12 December: Our introduction to Israel began at the Budapest airport where we arrived three hours before takeoff, as per instructions from the travel agent. There we met a large group of travelers, Hebrew, Hungarian and Russian speakers among them, and an Israeli security detail: armed guards dressed in black and friendly young people who moved among the queue interviewing travelers about who they were, the nature of their trip, where they’ve been and about their luggage. I was asked questions by a young pony-tailed man who said that he had – like Lucia and I - practiced Vipassana meditation. When he asked if anyone else had handled my bag, I had to tell him that it had been borrowed from a friend and that I’d picked it up from his office and that it had been handled by the receptionist and possibly others. Hence I had to follow him to a back room reserved for El Al Airlines where I had to empty the large rucksack and watch it get taken into another room. Some minutes later it was brought back to me, thoroughly disassembled. The man who actually took the bag apart was not visible and the friendly young man hadn’t been watching closely, but did his best to help me put it back together just the same. The tough part was figuring out which direction to insert the metal slats which comprised the pack’s backbone. When it seemed the pack was back together, he rushed off, back to the group of travelers. I then tried to lift the pack by its straps only to find that it had not been put back together correctly, that the straps themselves had to be looped through the support slats and I had to take it apart again, all this before repacking it. Mind you, it’s still pretty early in the morning and I’m a bit jittery about time considerations. Fortunately, a Russian woman was also in the room and had been watching me and had some helpful pointers about how to put the bag.
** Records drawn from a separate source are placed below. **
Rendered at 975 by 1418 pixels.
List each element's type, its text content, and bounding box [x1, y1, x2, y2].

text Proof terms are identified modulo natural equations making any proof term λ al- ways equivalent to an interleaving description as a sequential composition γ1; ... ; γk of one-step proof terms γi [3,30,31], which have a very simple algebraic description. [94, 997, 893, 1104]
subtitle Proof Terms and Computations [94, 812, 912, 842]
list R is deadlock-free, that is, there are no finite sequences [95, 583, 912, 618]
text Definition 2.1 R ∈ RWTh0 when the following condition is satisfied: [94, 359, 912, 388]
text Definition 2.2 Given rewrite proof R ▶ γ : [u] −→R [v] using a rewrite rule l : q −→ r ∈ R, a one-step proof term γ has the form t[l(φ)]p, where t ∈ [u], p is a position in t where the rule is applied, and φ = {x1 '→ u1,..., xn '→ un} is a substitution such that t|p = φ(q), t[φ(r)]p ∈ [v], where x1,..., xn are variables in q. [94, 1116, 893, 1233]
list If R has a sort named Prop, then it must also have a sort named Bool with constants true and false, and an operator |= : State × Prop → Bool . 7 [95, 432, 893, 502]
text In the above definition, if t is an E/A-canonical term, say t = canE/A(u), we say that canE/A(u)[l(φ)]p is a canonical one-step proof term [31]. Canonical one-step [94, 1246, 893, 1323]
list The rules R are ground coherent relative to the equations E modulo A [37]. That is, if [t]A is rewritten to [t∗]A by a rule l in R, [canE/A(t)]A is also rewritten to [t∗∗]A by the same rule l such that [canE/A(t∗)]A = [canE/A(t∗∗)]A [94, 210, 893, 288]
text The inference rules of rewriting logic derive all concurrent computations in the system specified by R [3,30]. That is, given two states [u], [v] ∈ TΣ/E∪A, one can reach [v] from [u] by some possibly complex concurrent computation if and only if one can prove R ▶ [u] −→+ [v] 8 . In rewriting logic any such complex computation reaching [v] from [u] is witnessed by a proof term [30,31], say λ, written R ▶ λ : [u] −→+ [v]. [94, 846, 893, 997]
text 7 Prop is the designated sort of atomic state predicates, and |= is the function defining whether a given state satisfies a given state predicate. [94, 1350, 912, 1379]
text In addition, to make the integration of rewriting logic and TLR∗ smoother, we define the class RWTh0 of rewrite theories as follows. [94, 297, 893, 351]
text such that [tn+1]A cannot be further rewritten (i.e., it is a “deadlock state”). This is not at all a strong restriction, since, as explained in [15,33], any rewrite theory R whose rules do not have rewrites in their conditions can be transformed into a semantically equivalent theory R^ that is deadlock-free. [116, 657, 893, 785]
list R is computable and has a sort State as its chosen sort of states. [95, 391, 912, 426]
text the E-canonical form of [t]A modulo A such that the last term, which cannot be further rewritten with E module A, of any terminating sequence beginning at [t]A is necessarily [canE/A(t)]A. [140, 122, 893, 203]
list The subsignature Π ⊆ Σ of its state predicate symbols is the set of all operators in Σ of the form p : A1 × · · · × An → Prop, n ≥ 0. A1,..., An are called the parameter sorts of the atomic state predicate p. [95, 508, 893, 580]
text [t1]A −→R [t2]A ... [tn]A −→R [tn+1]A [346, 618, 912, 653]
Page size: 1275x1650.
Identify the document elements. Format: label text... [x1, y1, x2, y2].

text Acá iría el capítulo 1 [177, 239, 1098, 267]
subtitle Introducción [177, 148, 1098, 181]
Finally I got back to Lucia and Eldar and was a bit miffed, not about the whole security thing – I felt that was necessary and was grateful for it – but for the lack of consideration by the guy who took my bag apart and by the lack of effective policy on the part of the airline to promote and impose such consideration.

Once on the flight we were further turned off when we found that what we had been led to believe on the phone was a dairy/vegetarian meal had an omelet for the main course; egg being something we don’t normally eat and wouldn’t consider being a “dairy” product. But fine, I thought, remembering that at Kosher “dairy” diners in New York eggs are served. So dairy means something different to Israelis. We’d order strict vegetarian for the trip back.

We arrived in Tel Aviv and moved fairly smoothly through customs and passport control. The airport was spacious, modern and attractively laid-out with a lot of comfortable seating. Complete with indoor palm trees. We moved fairly smoothly through customs and passport control.

No one to meet us except a taxi driver. Not exactly a friendly guy, but he kept coming down in price the more we insisted on taking the bus. Eventually he drove us all the way to Bethlehem in Galilee for around EUR 40, which we were told was and an exceptionally good price.